Razorfish
- Company type: Subsidiary
- Traded as: Nasdaq: RAZF (1999-2003)
- Industry: Digital marketing
- Predecessor: Razorfish Inc.; SBI Razorfish; Avenue A | Razorfish;
- Founded: 1995 New York City, United States
- Founders: Craig Kanarick; Jeff Dachis;
- Area served: Worldwide
- Key people: Dani Mariano (CEO)
- Parent: Publicis Groupe

= Razorfish (company) =

American interactive agency

Razorfish is a digital advertising agency and a subsidiary of Publicis Groupe. The brand was merged into Publicis in 2019 and was revived in 2020.

==History==

===Early history===
Razorfish was started in 1995 in New York by Craig Kanarick and Jeff Dachis, who worked out of Dachis’s apartment in Manhattan's Alphabet City neighborhood. Their first large project was building a small website for the New York Botanical Garden for $20,000.

Kanarick created a website with animated gifs and the "server-push" feature of the Netscape browser, which he named "The Blue Dot". This site was a gallery of digital art that Kanarick and Dachis used to promote themselves to large companies.

In 1995, Razorfish made over $300,000, and in 1996, they earned over $1.2 million with a $300,000 profit. In 1997, Razorfish made over $3.6 million and began acquiring other companies. In 1998, Razorfish bought Avalanche Systems, Plastic in San Francisco, CHBi in London, <tag> media in Los Angeles, and merged with the Scandinavian company Spray.

In 1998, Razorfish made over $83 million and was profitable, with over 1,100 employees. In April 1999, they held an initial public offering (IPO), raising $48 million at $16 per share. In fall 1999, Razorfish bought International Integration, Inc. (I-Cube), which was their largest acquisition at the time. Sales for 1999 reached over $170 million.

In February 2000, Craig Kanarick and Jeff Dachis were interviewed on 60 Minutes II by Bob Simon, and struggled to clearly explain what their company did. The interview was widely seen as a failure.

In May 2000, Razorfish started Intervision-Razorfish, a joint venture in Tokyo. Around this time, the dot-com bubble began affecting the industry, and Razorfish's revenue decreased to $50 million in 2000 and 2001.

===Acquisitions by SBI, aQuantive, and Microsoft===
In 2003, SBI Group bought Razorfish and renamed it SBI.Razorfish.
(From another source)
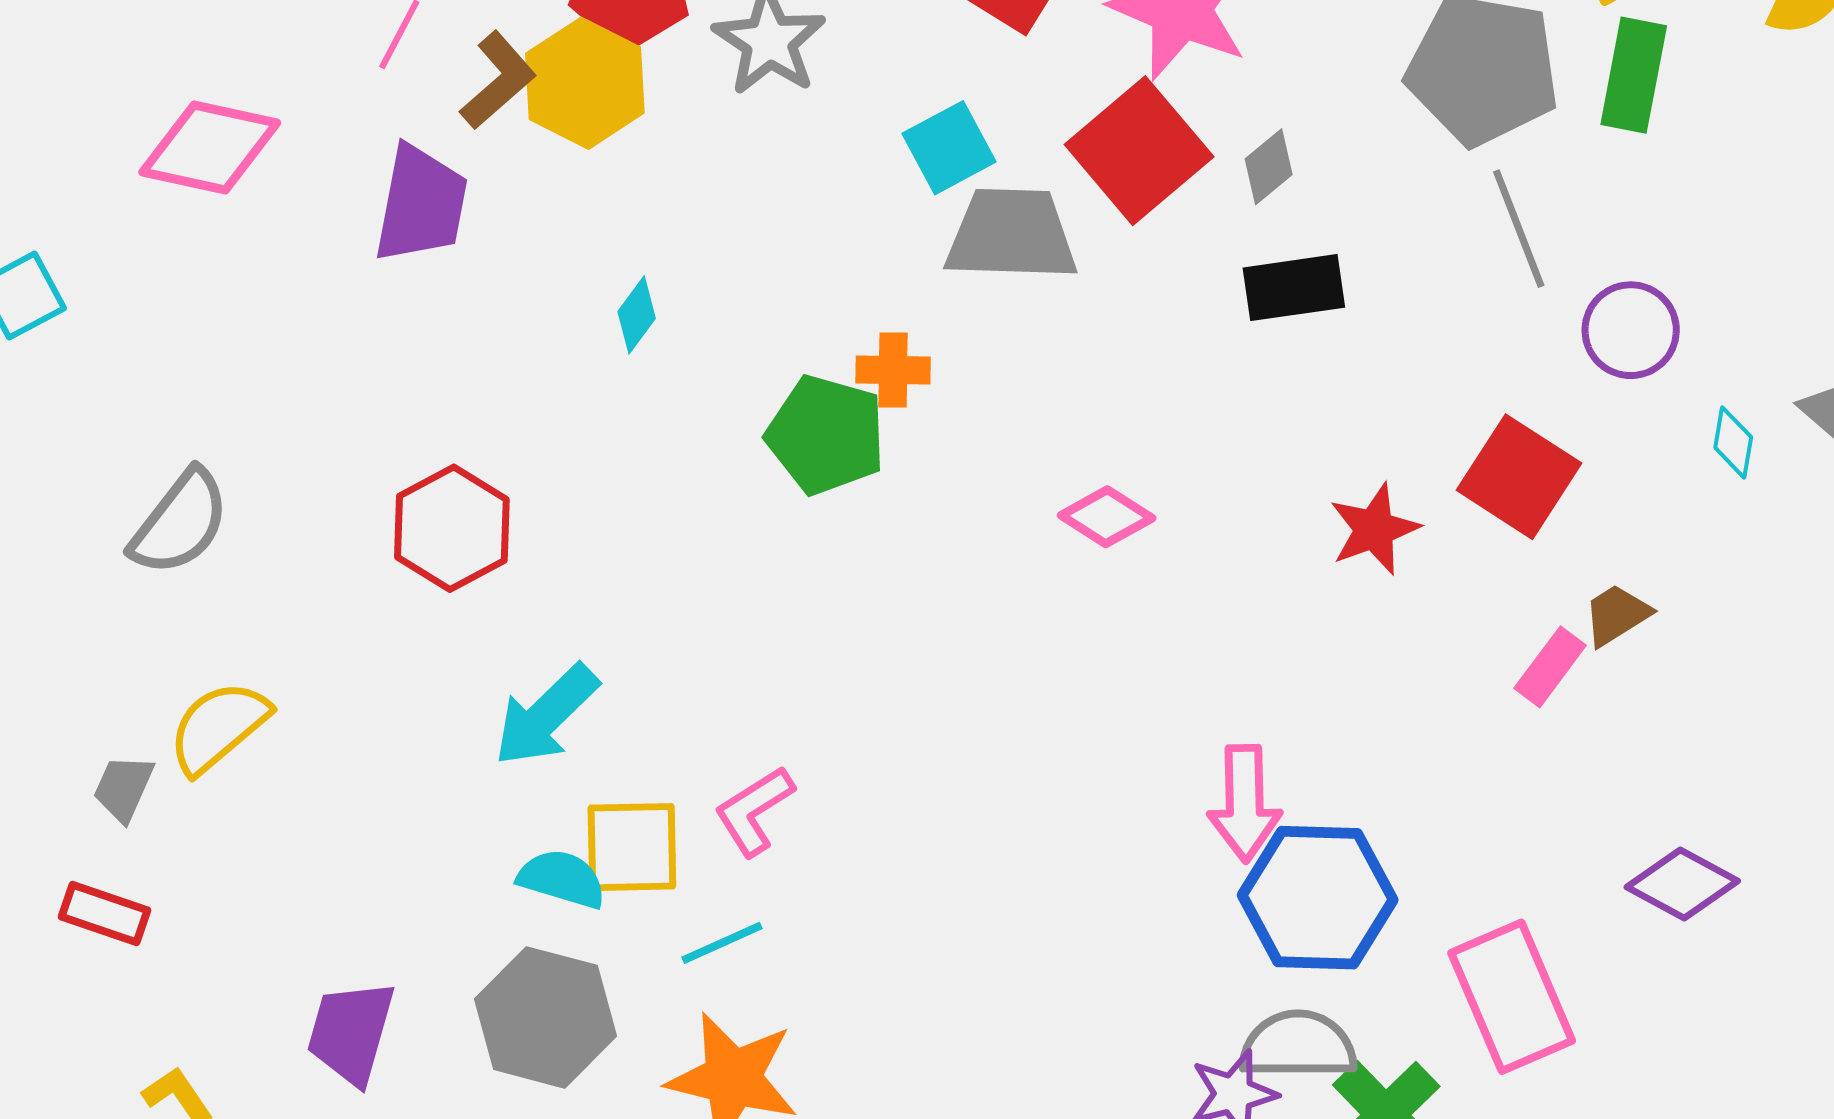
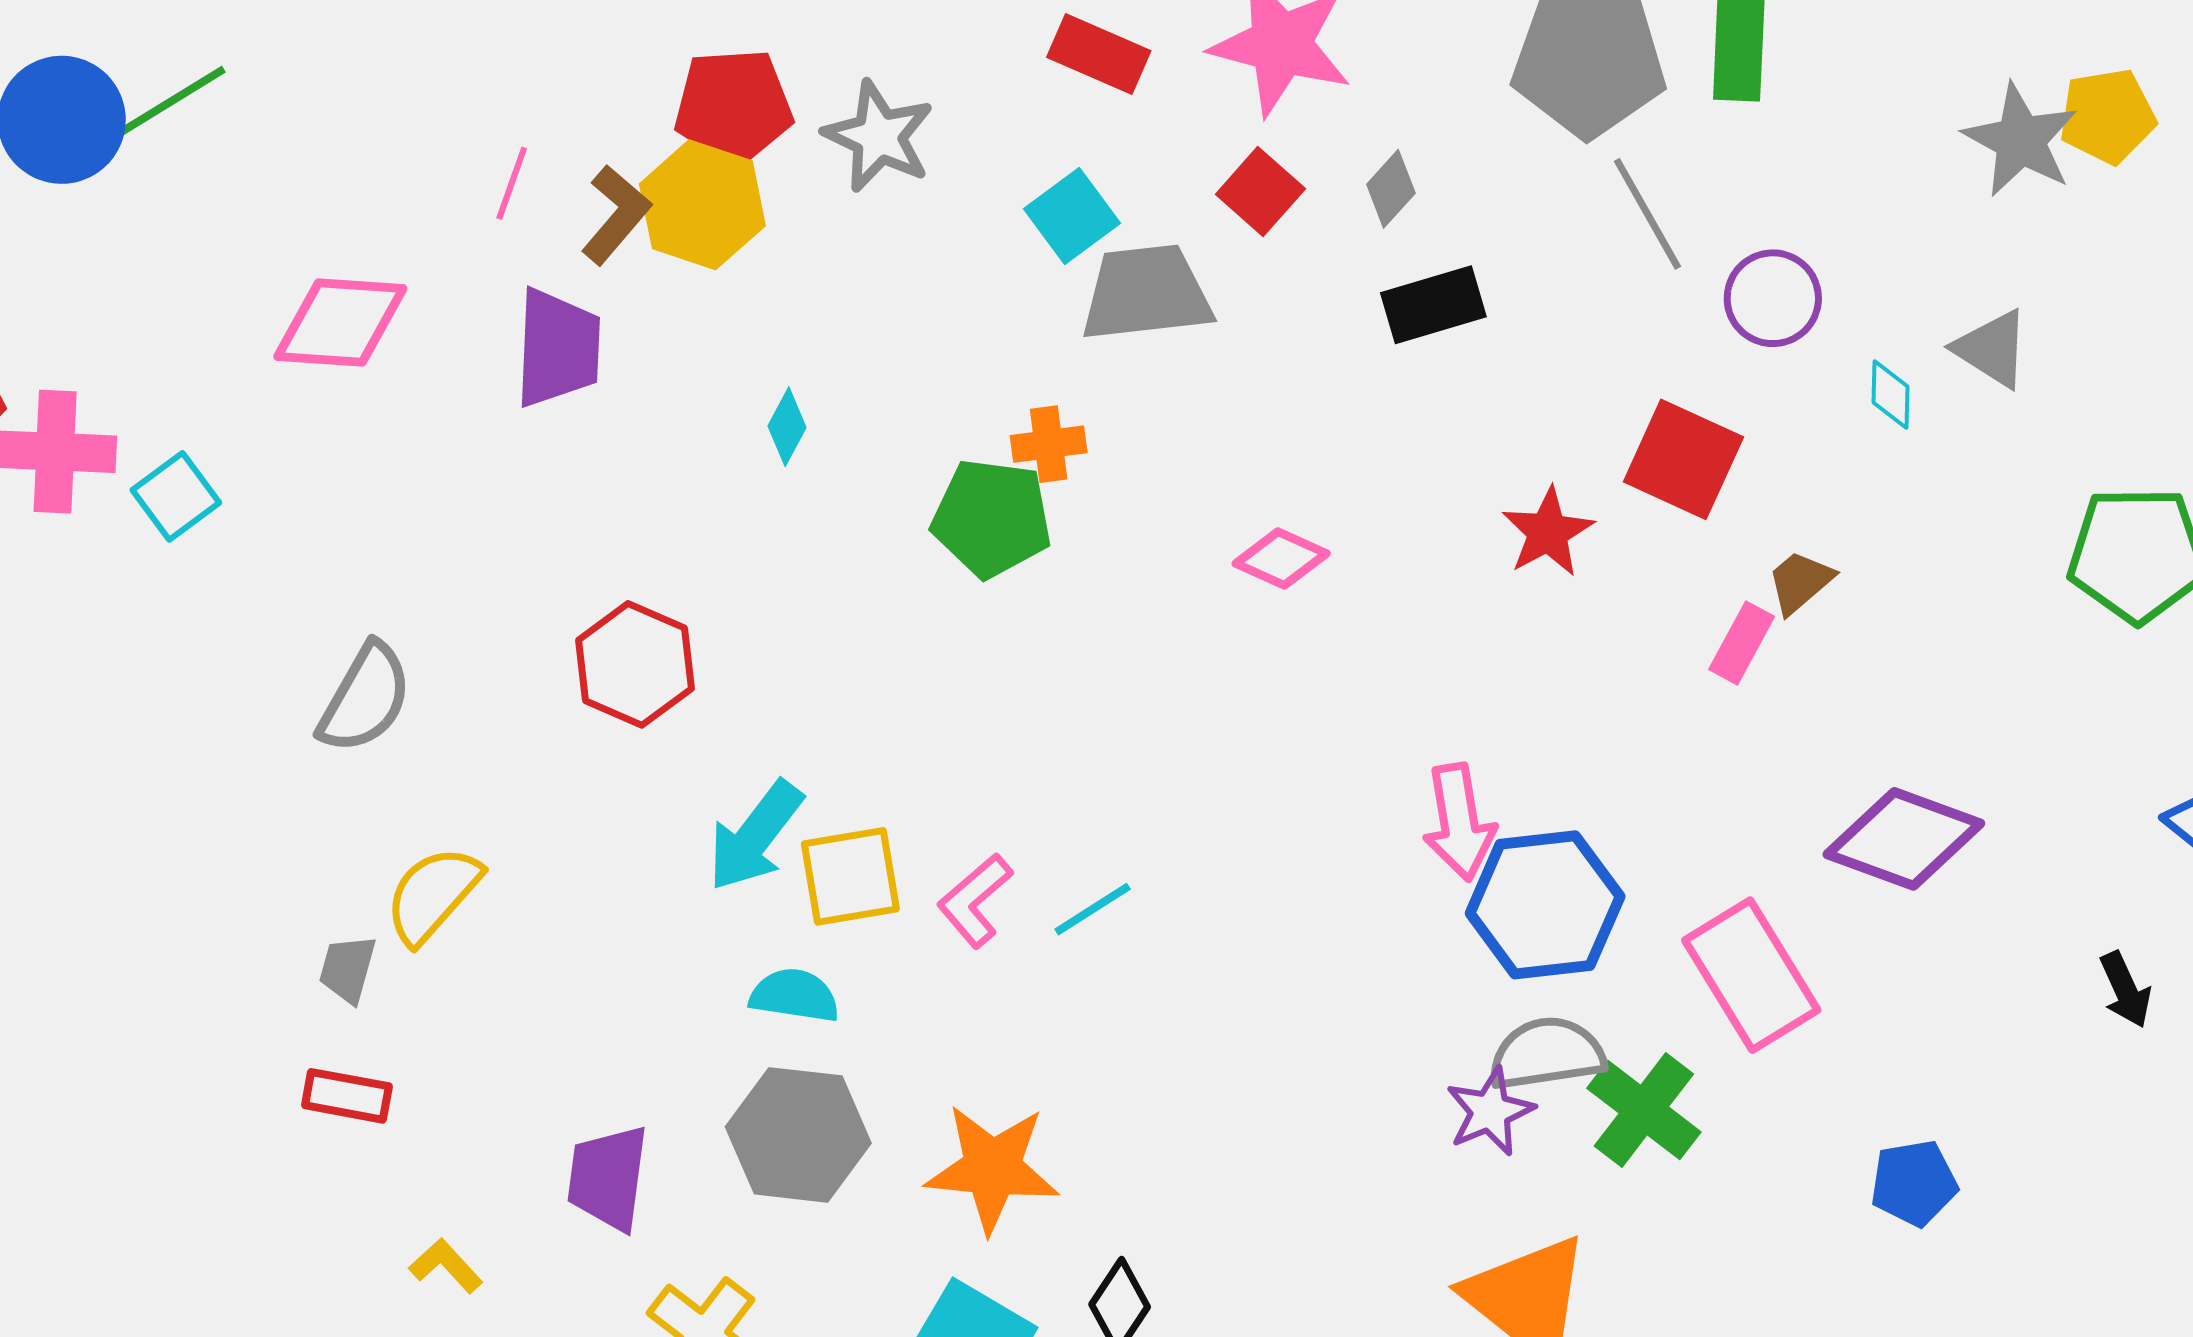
red square: (1139, 151) -> (1260, 192), size x0.6
yellow square: (632, 847) -> (850, 876), moved
purple diamond: (1682, 884) -> (1904, 839), size x1.4
cyan line: (722, 943) -> (1093, 909), moved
In 2004, aQuantive bought SBI.Razorfish and renamed it Avenue A | Razorfish. In 2005, this company had the highest interactive revenue in the U.S., at $189.8 million, according to Ad Age.

Between 2005 and 2007, Razorfish expanded overseas through acquisitions in London, Paris, Sydney, Hong Kong, Shanghai, Beijing, Berlin, Frankfurt, Singapore and a joint venture in Tokyo.

In 2007, Microsoft bought Avenue A | Razorfish as part of a $6.0 billion purchase of aQuantive. Microsoft sold Razorfish in 2009, as it competed with Microsoft Advertising's main business of selling ad technology to rival agencies.

===Acquisition by Publicis Groupe===
On August 9, 2009, Publicis Groupe bought Razorfish from Microsoft for $530 million in cash and shares, giving Microsoft a 3% stake in Publicis Groupe. In 2013, Razorfish launched its operations in India through the acquisition of Neev Technologies, which is based in Bengaluru.

In October 2016, Razorfish merged with Sapient Corporation's division SapientNitro, to form SapientRazorfish. In July 2018, Publicis began laid off 100 employees at Sapient Razorfish. On February 13, 2019, Publicis announced that Publicis.Sapient, SapientRazorfish, and Sapient Consulting had been merged into one brand, Publicis Sapient.

In January 2020, Publicis announced that it would revive the Razorfish brand for its digital marketing agency, consisting of clients that did not fit into Publicis Sapient's marketing strategy.